Labor Market Guesstimate (very shaky)
In 1980s the natural unemployment could be around 2.5%. In 1990s the rate could be around 4.0%. If equilibrium employment entry and exit rates are 2%, the average unemployment period could be about 2 months. Since November 2008, the accumulated gap of exit rate over entry rate is 1.44%. As this rate should be adjusted in terms of labor force, it would be 1.6% or so. If we add this to 4%, which is unemployment rate in November 2008, the result is 5.6% which is close enough to 5.7%, the current unemployment rate. Tentative conclusion is that the increase in unemployment rate has not been caused by some structural change so far, but output gap (demand minus supply). In other words, 1.7%, which is 5.7% minus 4.0%, is the consequence of output gap. Assuming Okun's Law in Japan is 1 to 3, the current output gap would be 5.1%. The BOJ estimate of GDP gap is around 9% on a semester basis. If continued in a year, it would derive unemployment rate of 7%. If GDP gap in a year is around 6%, the unemployment rate is 6%. So, the on-going "recovery" could be consistent with this scenario. My scenario rests on the assumption that the GDP gap of the second half of this year would be 4% or so.

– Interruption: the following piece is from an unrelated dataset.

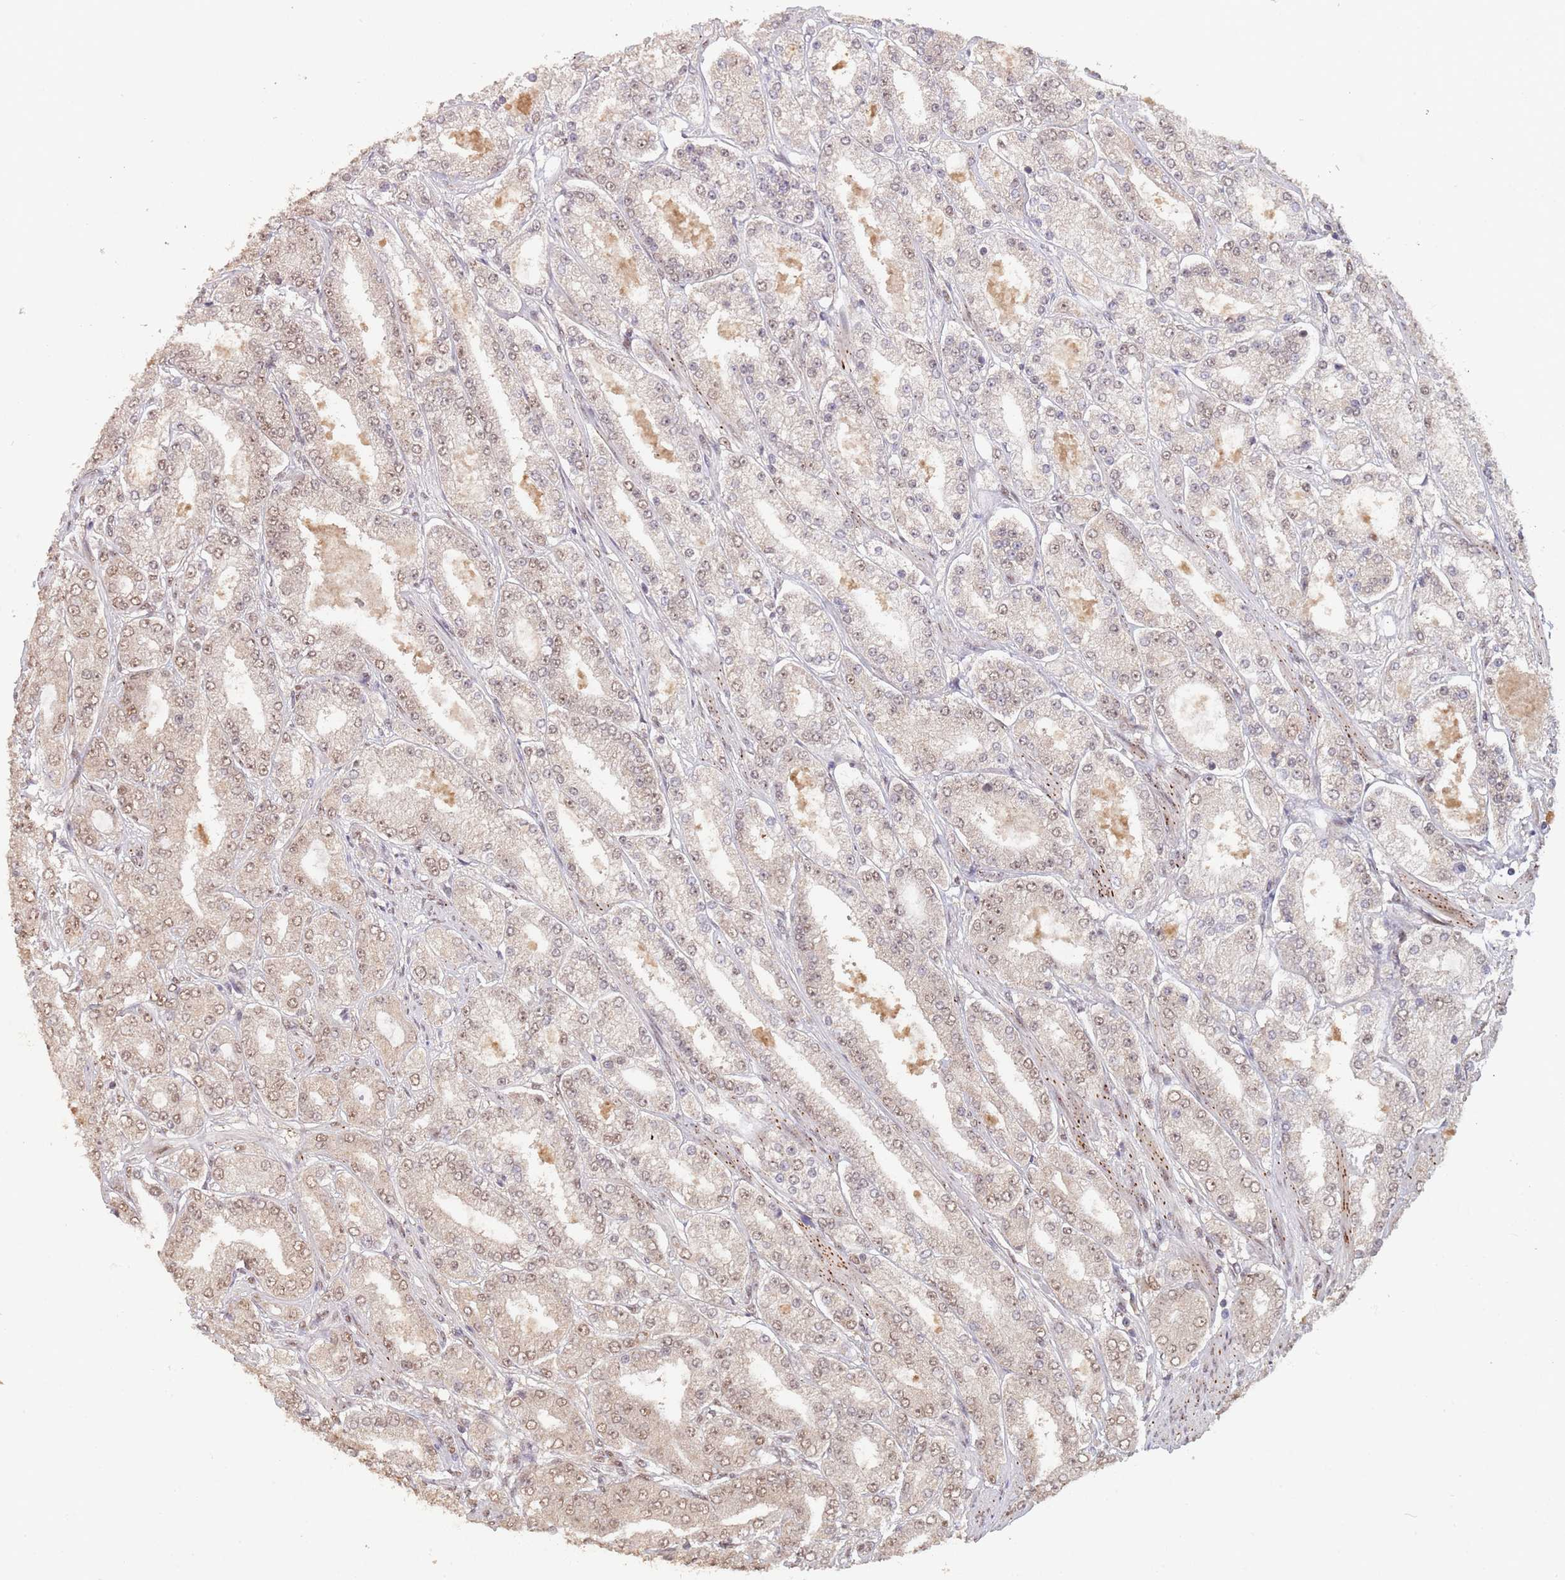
{"staining": {"intensity": "weak", "quantity": "25%-75%", "location": "nuclear"}, "tissue": "prostate cancer", "cell_type": "Tumor cells", "image_type": "cancer", "snomed": [{"axis": "morphology", "description": "Adenocarcinoma, High grade"}, {"axis": "topography", "description": "Prostate"}], "caption": "Prostate cancer stained with a protein marker displays weak staining in tumor cells.", "gene": "RFXANK", "patient": {"sex": "male", "age": 68}}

Then, what would be the next "equilibrium conditions" in labor market? My casual hunch is as follows. The equilibrium entry and exit rates are both 2% (or 2.25%). The both should be the same in equilibrium. The average unemployment period could be about 2.8 months (or 2.5 months). The equilibrium entry and exit rates are related to fluidity in labor market. DPJ's policy direction is in general against the fluidity. The average unemployment period is related to the increase in unemployment benefit and training, as well as the direction of employment change on a sector basis. Since DPJ's policy stance is in general for resource reallocation, the consequent increase in unemployment period could be a likely event. The unemployment rate consistent with this scenario is 6%. In the transition period, Effective Ratio of Job Offers to Applicants would go up, while the unemployment rate would stay around. [091018I172.xls]
We have not considered the effect of technological change so far. That would be a long-term consideration. However, the technological trend is labor-saving, not labor intensive. Thus, it would push unemployment rate up.